In 2017, author and social justice activist Carl (Artist-in-Residence/Emerson Coll.) was just seven months into testosterone hormone therapy when he began to be addressed as “sir” by service staff at a Manhattan hotel. It was a celebratory moment for the author, who was then just shy of his 51st birthday. Born Polly in Elkhart, Indiana, Carl spent “decades trying to know her, shape her into something that I can bear to live with,” but his life as a female was a futile battle with a persistent biological need to be male, which led to depression, rage, and multiple suicide attempts. Carl’s family life was equally complex and traumatic.

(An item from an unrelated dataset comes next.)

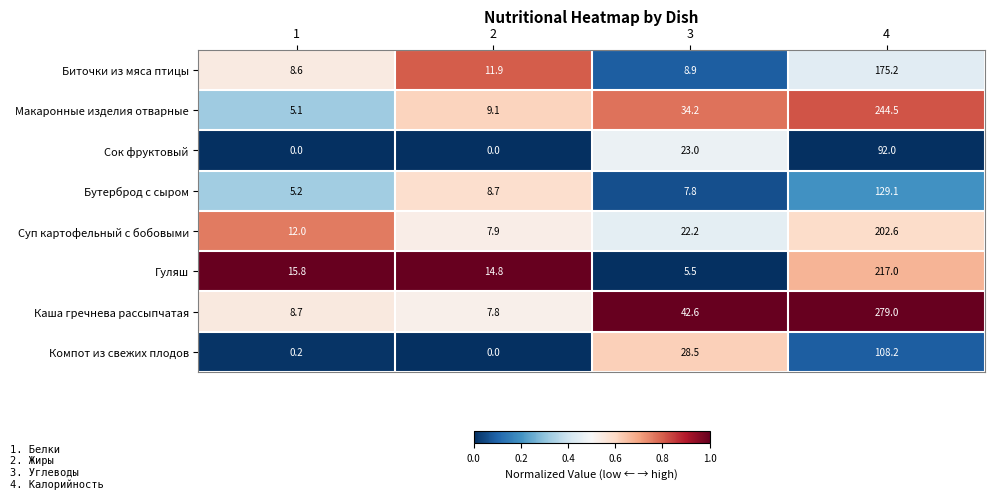

Which series changed the most between 3 and 4?

Каша гречнева рассыпчатая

He writes lucidly of early abusive behavior by his parents and, later in life, how their confusion and transphobia made becoming their son an uphill battle. His transition also began eroding his marriage when he completed an elective double mastectomy in 2013, yet his desperate need to finally “see more dimension to the world” and connect to his true gender persisted despite despair and misinterpretation. Throughout the memoir, Carl examines the nature of toxic and fragile masculinity and acknowledges lifelong issues with the problematic male gender. “I want to punch men long before I become a man,” he admits. Combining political debate and discourse on gender equality, the author’s elegant yet powerful prose will hopefully promote action from readers. His reflective memories often read like poetry, as when describing his own private process as an “evolving bodily transubstantiation where in one moment I am material subject matter to be consumed and in another I feel like a holy essence, my body and blood both sacrificed and blessed into being.” This moving narrative illuminates the joy, courage, necessity, and risk-taking of his gender transition and the ways his loved ones became affected and eventually enriched by it.

A passionate, eloquent memoir about how “complex stories of humanity [and] our capacity for imagination are what give us hope.”